It’s the first day of Disrupt, so things are a bit busy here at TechCrunch. In honor of that fact, entries from The Exchange concerning NFT volume viz recent marketplace valuations and how an accelerating pace of change helps startups by exposing more market voids will have to wait.
But we do have time this morning for a little incredulity, so let’s indulge.
The Exchange explores startups, markets and money.
There’s some merit to the idea; after all, Klarna has shown a strong ability to raise huge sums of capital while private.
Why not just keep at it? In short, because the company has to either go public or sell itself to a larger company at some point. Given that we’ve already seen PayPal and Square cut checks to buy BNPL volume, the list of potential acquirers for Klarna is not as long as you might think. The company, flush with billions in private-market funding, will need to go public. It’s a simple question of when.
Which makes the following all the more surprising. Via CNBC:
“The volatility in the market right now makes me nervous to IPO to be honest,” Siemiatkowski told CNBC’s Karen Tso at the London Tech Week conference on Monday. “I think it would be nice to IPO when it’s a little bit more sound. And right now it doesn’t feel really sound out there.”
Huh. Color us confused.
The public market for BNPL companies actually feels pretty damn strong at the moment.

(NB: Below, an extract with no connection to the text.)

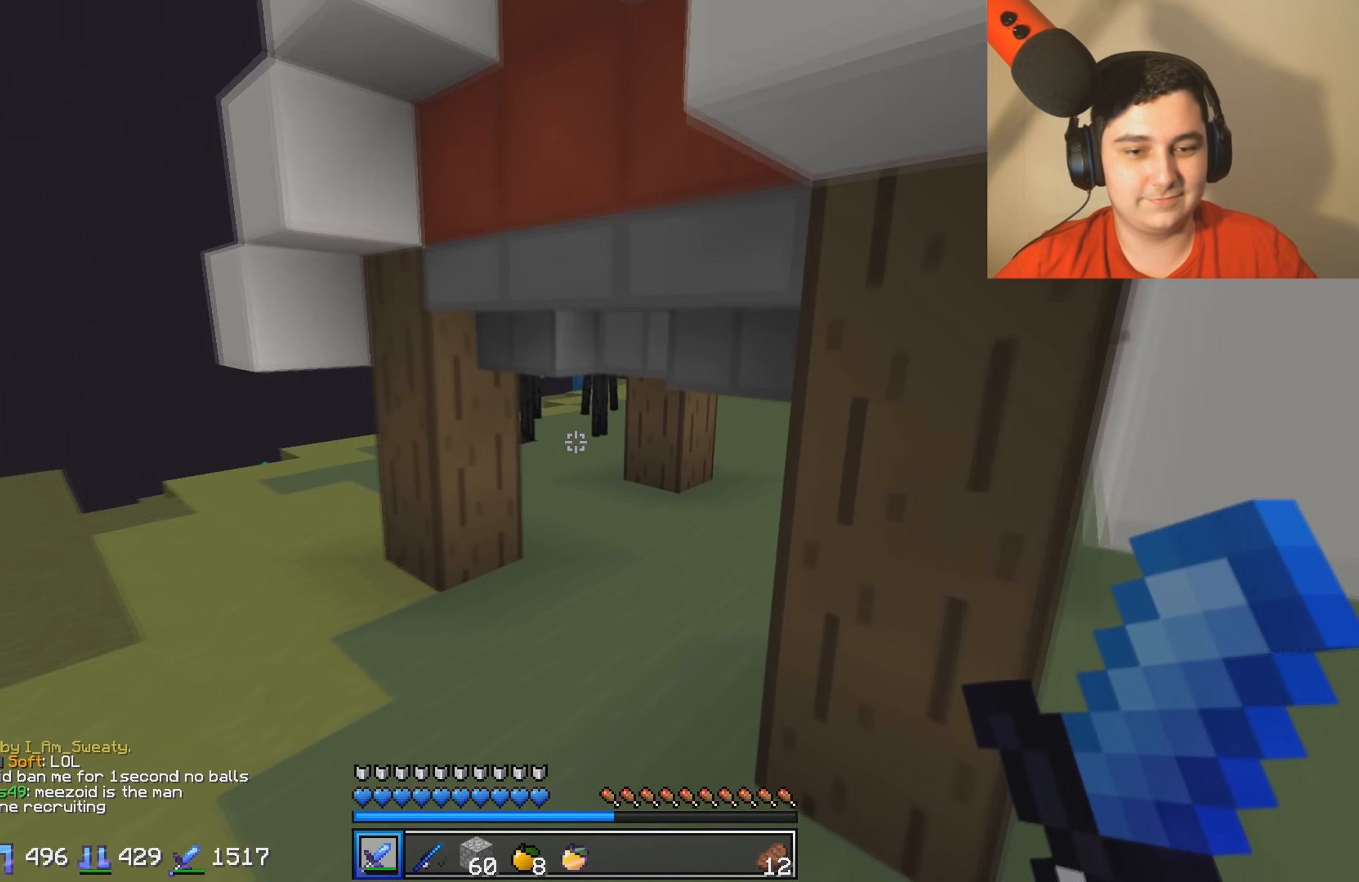
{"keys": ["a", "w"], "events": [[450, "a", "down"]]}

Affirm, for example, is a BNPL company publicly listed in the United States. In Q2 2021 (Q4 fiscal 2021 for the company), Affirm reported gross merchandise volume of $2.5 billion, and revenues of $261.8 million. Those figures were up 106% and 71%, respectively. Affirm also posted a net loss of $128.2 million in the quarter, and $430.9 million in red ink during its most recent fiscal year (the 12 months ending June 30, 2021).